Empangeni Anyphops Wall Spider
- Conservation status: Least Concern (SANBI Red List)

Scientific classification
- Kingdom: Animalia
- Phylum: Arthropoda
- Subphylum: Chelicerata
- Class: Arachnida
- Order: Araneae
- Infraorder: Araneomorphae
- Family: Selenopidae
- Genus: Anyphops
- Species: A. minor
- Binomial name: Anyphops minor (Lawrence, 1940)

= Anyphops minor =

- Authority: (Lawrence, 1940)
- Conservation status: LC

Species of spider

Anyphops minor is a species of spider in the family Selenopidae. It is endemic to South Africa and is commonly known as the Empangeni Anyphops wall spider.

==Distribution==
Anyphops minor occurs in two South African provinces: KwaZulu-Natal and Western Cape. It has been recorded from Empangeni, iSimangaliso Wetland Park (Hell's Gate), and La Mercy in KwaZulu-Natal, and Diepwalle Forest Station and Groeneweide Forest Station near George in the Western Cape at altitudes ranging from 7 to 243 m above sea level.

==Habitat and ecology==
The species inhabits the Forest, Indian Ocean Coastal Belt, and Savanna biomes and is a free-living cryptozoic nocturnal ground-dwelling spider.

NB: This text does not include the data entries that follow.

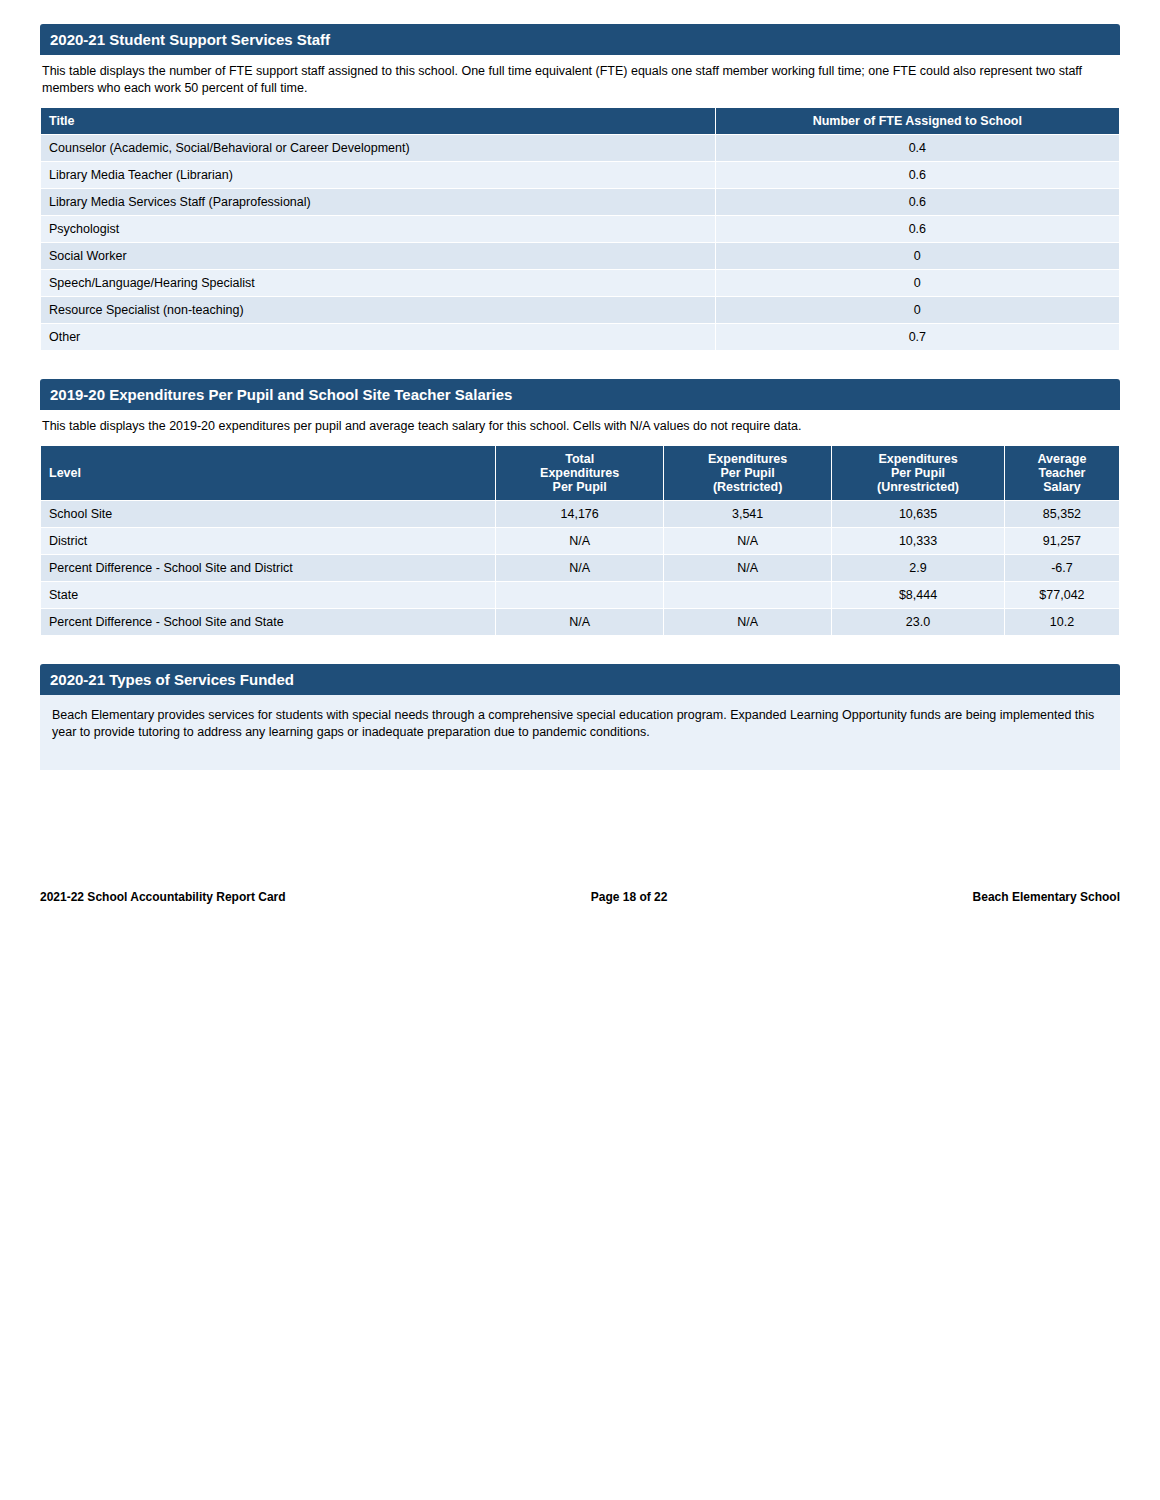2020-21 Student Support Services Staff
This table displays the number of FTE support staff assigned to this school. One full time equivalent (FTE) equals one staff member working full time; one FTE could also represent two staff members who each work 50 percent of full time.
| Title | Number of FTE Assigned to School |
| --- | --- |
| Counselor (Academic, Social/Behavioral or Career Development) | 0.4 |
| Library Media Teacher (Librarian) | 0.6 |
| Library Media Services Staff (Paraprofessional) | 0.6 |
| Psychologist | 0.6 |
| Social Worker | 0 |
| Speech/Language/Hearing Specialist | 0 |
| Resource Specialist (non-teaching) | 0 |
| Other | 0.7 |
2019-20 Expenditures Per Pupil and School Site Teacher Salaries
This table displays the 2019-20 expenditures per pupil and average teach salary for this school. Cells with N/A values do not require data.
| Level | Total Expenditures Per Pupil | Expenditures Per Pupil (Restricted) | Expenditures Per Pupil (Unrestricted) | Average Teacher Salary |
| --- | --- | --- | --- | --- |
| School Site | 14,176 | 3,541 | 10,635 | 85,352 |
| District | N/A | N/A | 10,333 | 91,257 |
| Percent Difference - School Site and District | N/A | N/A | 2.9 | -6.7 |
| State | | | $8,444 | $77,042 |
| Percent Difference - School Site and State | N/A | N/A | 23.0 | 10.2 |
2020-21 Types of Services Funded
Beach Elementary provides services for students with special needs through a comprehensive special education program. Expanded Learning Opportunity funds are being implemented this year to provide tutoring to address any learning gaps or inadequate preparation due to pandemic conditions.
2021-22 School Accountability Report Card
Page 18 of 22
Beach Elementary School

It has also been sampled from sugar cane fields.

==Description==

Both sexes are known. The carapace is brown with a very broad blackish-brown marginal band, crenulated along its inner margin and including some light brown spots. The lighter inner portion of the carapace lacks distinct radiations from the thoracic stria and has a T-shaped blackish marking behind the eyes, with the cephalic region having a narrow blackish margin. The chelicerae are blackish brown.

The abdomen is blackish, variegated with a few symmetrically arranged lighter spots, including a large pair just anterior to the posterior margin, and some minute black spots at the sides of the under surface. The femora of the legs have only one complete well defined band in the middle, with the other two bands represented by blotches and spots. The anterior tibiae have 5 pairs of inferior spines. Total length is 7.6 mm.

==Conservation==
Anyphops minor is listed as Least Concern. The species has a wide geographical range and is protected in Diepwalle Forest Station and Groeneweide Forest Station.